OS Drive, Music/Downloads drive, Games drive (also has music/downloads backup)

Attached Image: Untitled.png

#5 FalsePositive

  • 719 posts
  • Joined: 29-May 09

Posted 21 July 2012 - 02:47

Posted Image

#6 deanrock

    Neowinian

  • 28 posts
  • Joined: 20-July 12

Posted 21 July 2012 - 10:16

I don't see a good reason to have more than one partition per hard drive (at least on Windows).

I have two partitions on desktop (two hard drives) and one partition on laptop.

#7 +Mephistopheles

    Member N° 1,302

  • 19,384 posts
  • Joined: 18-September 01
  • Location: Frankfurt, DE
  • OS: Windows 7
  • Phone: Nexus 4

Posted 21 July 2012 - 10:19

One partition per installed OS.

Posted Image

#8 Mikeffer

    Miniman

  • 4,319 posts
  • Joined: 02-October 06
  • Location: Scottish Highlands
  • OS: Win 8, Win 7, Vista, OSX, iOS, Android, WP8 and various Linux distro's
  • Phone: HTC 8X

Posted 21 July 2012 - 10:23

One internal drive with 3 Partitions.
One for OS, one for personal stuff and media and one for work stuff.

One backup hard drive (external) that gets an image dumped to it every couple of days

#9 Mark

    (: ollǝɥ

  • 3,466 posts
  • Joined: 22-October 04
  • Location: Derbyshire, UK

Posted 21 July 2012 - 11:13

I used to go partition crazy but when I used different drives for different purposes, I just found myself wasting a lot of space. For example, I never filled my games drive. If I were to switch things around a bit so I had less space, I'd eventually run out of space on certain drives. So in the end I fell back to one partition for each physical drive too.

#10 Sszecret

    Neowinian²

  • 249 posts
  • Joined: 30-April 12
  • OS: Win7 SP 1 / Win 8 Pro / WP 7.8
  • Phone: Nokia Lumia 800

Posted 21 July 2012 - 11:14

One for each OS, one for my games & programs, one is my external drive (backup and other things I do not wish to lose).
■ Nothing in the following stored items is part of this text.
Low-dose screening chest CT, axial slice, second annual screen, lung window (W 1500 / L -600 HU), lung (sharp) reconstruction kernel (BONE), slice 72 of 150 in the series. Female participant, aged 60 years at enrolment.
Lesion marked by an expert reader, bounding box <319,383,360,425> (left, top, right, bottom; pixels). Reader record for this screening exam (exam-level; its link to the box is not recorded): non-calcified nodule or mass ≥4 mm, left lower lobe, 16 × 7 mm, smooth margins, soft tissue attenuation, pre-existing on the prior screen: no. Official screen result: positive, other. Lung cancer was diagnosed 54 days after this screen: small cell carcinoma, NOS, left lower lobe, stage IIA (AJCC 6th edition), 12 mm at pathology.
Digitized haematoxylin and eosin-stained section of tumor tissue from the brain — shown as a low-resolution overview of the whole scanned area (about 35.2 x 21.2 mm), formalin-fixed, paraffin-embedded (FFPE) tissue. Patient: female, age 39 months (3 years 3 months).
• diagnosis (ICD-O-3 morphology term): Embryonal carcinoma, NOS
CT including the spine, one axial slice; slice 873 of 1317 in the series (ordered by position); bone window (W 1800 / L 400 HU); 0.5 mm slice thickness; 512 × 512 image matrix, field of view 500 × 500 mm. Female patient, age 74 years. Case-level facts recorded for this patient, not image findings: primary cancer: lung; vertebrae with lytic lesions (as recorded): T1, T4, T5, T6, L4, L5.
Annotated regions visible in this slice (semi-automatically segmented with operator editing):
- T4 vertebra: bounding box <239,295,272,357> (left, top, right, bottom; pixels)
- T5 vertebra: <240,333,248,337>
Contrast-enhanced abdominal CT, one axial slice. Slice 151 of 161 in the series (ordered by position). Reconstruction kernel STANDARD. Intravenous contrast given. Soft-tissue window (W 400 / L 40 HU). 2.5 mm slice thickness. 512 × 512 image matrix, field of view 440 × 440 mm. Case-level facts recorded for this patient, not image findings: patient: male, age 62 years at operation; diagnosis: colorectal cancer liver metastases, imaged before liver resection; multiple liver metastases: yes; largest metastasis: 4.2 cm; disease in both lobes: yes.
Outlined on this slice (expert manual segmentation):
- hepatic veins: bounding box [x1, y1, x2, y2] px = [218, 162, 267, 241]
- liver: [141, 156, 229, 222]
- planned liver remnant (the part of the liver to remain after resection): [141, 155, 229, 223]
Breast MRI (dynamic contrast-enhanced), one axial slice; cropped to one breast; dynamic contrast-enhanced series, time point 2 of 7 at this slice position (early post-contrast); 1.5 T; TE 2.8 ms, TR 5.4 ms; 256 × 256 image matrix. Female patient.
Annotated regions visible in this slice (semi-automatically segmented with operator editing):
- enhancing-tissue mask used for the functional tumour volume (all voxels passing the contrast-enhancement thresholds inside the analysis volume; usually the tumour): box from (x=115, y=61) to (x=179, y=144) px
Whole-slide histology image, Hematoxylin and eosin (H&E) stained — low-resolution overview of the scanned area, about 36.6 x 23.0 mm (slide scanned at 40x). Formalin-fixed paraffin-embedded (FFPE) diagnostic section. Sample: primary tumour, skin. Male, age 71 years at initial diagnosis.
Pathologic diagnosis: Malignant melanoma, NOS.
I plan on merging partitions F & G, but for now, this is it.

Posted Image

#11 +CPressland

    cpressland.com

  • 6,761 posts
  • Joined: 16-September 06
  • Location: England
  • OS: OS X Mountain Lion

Posted 21 July 2012 - 11:16

One, I don't see ANY reason for Partitioning anymore.

Attached Image: Screen Shot 2012-07-21 at 12.15.06.png

#12 +Crisp

    To Infinity and Beyond!

  • 3,617 posts
  • Joined: 06-May 10
  • Location: 127.0.0.1

Posted 21 July 2012 - 11:35

On a Windows based machine, what comes after :Z?

#13 LogicalApex

    Software Engineer

  • 4,995 posts
  • Joined: 14-August 02
  • Location: Philadelphia, PA
  • OS: Windows 7 Ultimate x64
  • Phone: Nexus 4

Posted 21 July 2012 - 11:41

View PostCrisps, on 21 July 2012 - 11:35, said:

On a Windows based machine, what comes after :Z?

You can connect an unlimited number of drives to Windows, but you can't assign a letter to more than 24 of them (A & B are reserved for floppy drives). Although you wouldn't be able to assign a letter to them you can mount them to a folder and access them that way, much like how you can on Linux.

So, in reality you just start using something other than the letters after Z, but I doubt many people run into this issue...

View PostPsYcHoKiLLa, on 21 July 2012 - 00:11, said:

Posted Image

...on 2 drives, one at 500GB and one at 1.5TB.

Also I presume you followed the usual SSd guidelines and turned off hibernation, changed the pagefile to be on your other drive and made sure defrag is off?

I understand that the page file could cause excessive writes, but wouldn't you want that on your fastest drive to make the system more responsive? If so, placing it on the slowest drive would hurt performance...

#14 Olly-

    Neowinian³

  • 444 posts
  • Joined: 03-October 03
  • Location: Wiltshire, UK
  • OS: Windows 7 & Ubuntu

Posted 21 July 2012 - 11:43

I have 3 physical drives and 2 partitions. Hardware RAID 0 for Windows on two drives (250 GB), and a 1 TB drive for data.

#15 PyX

    Advocate of the devil

  • 6,102 posts
  • Joined: 20-December 03
  • Location: Montreal, QC

Posted 21 July 2012 - 11:53

View PostCPressland, on 21 July 2012 - 11:16, said:

One, I don't see ANY reason for Partitioning anymore.

Same, and I’m also on a Mac. Except that I have a 50 GB partition dedicated to Windows 7 (meh. no choice).

Back then with Windows XP seven years ago, I had 5 partitions : Windows XP, Games, Applications, Music, Downloads.

To sum it up, the more people use partitions, the more space they lose.